PoiScript / orgize

A Rust library for parsing org-mode files.
https://poiscript.github.io/orgize/
MIT License
277 stars 34 forks source link

Issue in Start Events #75

Closed shoehn closed 3 months ago

shoehn commented 3 months ago

Hello, I am trying to parse a custom DSL based on org-mode using the library and I am confused about how events work. My document is a simple org-mode file, a minimal example:

* Challenge

Here is a short description that I need to capture.

It might have several paragraphs.

** There are some Hints

Which also have paragraphs

** And they can be as many as needed

With one

or more paragraphs.

When I am in a start event for a title I can already read the text (in the raw element).
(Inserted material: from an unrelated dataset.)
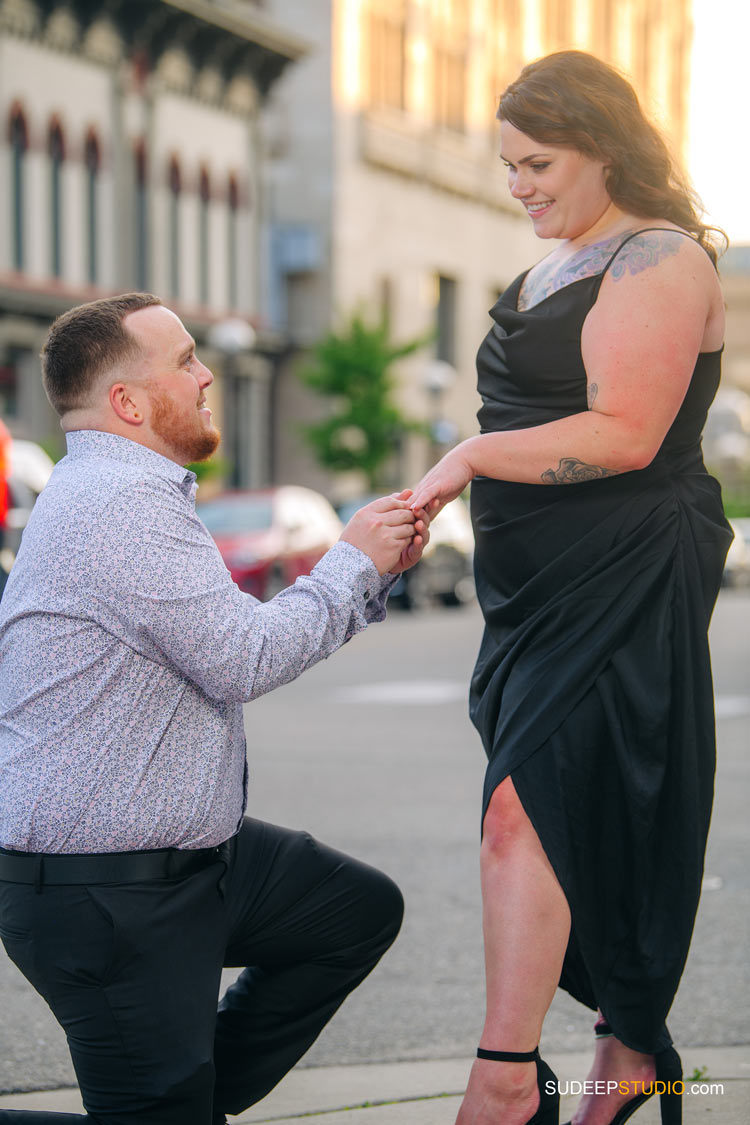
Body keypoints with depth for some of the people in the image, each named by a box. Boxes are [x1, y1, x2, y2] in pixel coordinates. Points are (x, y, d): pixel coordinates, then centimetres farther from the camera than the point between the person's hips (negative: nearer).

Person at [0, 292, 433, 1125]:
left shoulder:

That should not be the case in my understanding. When a title starts it does not have the text parsed, that is only when it is finish.

The problem is, that I need to collect the text from the paragraphs into an accumulator and write it out if a new title starts. But the library has already sent a start and end event for the text in the title and I do not see a way to recognise the point where a new title starts (and then get the collected text i.e. the two lines in the minimal example above) to correctly handle text that is not a title.
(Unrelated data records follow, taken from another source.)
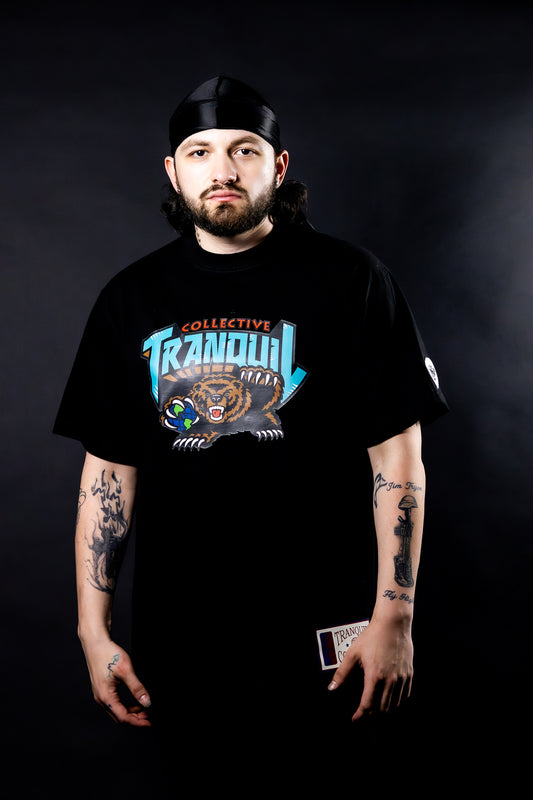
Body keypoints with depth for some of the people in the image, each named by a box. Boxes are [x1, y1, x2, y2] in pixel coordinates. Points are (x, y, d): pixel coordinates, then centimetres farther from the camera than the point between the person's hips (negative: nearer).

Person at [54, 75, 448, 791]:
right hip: (180, 638, 3)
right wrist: (93, 631, 5)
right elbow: (108, 470, 8)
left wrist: (393, 617, -9)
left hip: (323, 637, -2)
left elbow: (398, 457, -4)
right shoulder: (132, 297, 6)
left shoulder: (350, 281, -3)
What is the idea and the way in orgize to handle such a basic use case?

Thanks and regards Sebastian

PoiScript commented 3 months ago

That should not be the case in my understanding. When a title starts it does not have the text parsed, that is only when it is finish.

The parsing is done after calling Org::parse, so the Event actually means "traverse event" not "parse event".

The problem is, that I need to collect the text from the paragraphs into an accumulator and write it out if a new title starts.

I think you can just extract the whole section, instead of collecting it from separate paragraphs:

    let mut paragraphs: Vec<String> = vec![];

    let org = Org::parse(
        r#"* Challenge

Here is a short description that I need to capture.

It might have several paragraphs.

** There are some Hints

Which also have paragraphs

** And they can be as many as needed

With one

or more paragraphs."#,
    );

    org.traverse(&mut orgize::export::from_fn(|event| {
        if let Event::Enter(Container::Section(section)) = event {
            paragraphs.push(section.syntax().to_string())
        }
    }));

    assert_eq!(
        paragraphs[0],
        "\nHere is a short description that I need to capture.\n\nIt might have several paragraphs.\n\n"
    );

    assert_eq!(paragraphs[1], "\nWhich also have paragraphs\n\n");

    assert_eq!(paragraphs[2], "\nWith one\n\nor more paragraphs.");

https://poiscript.github.io/orgize/ has a tool to visualize the internal syntax tree.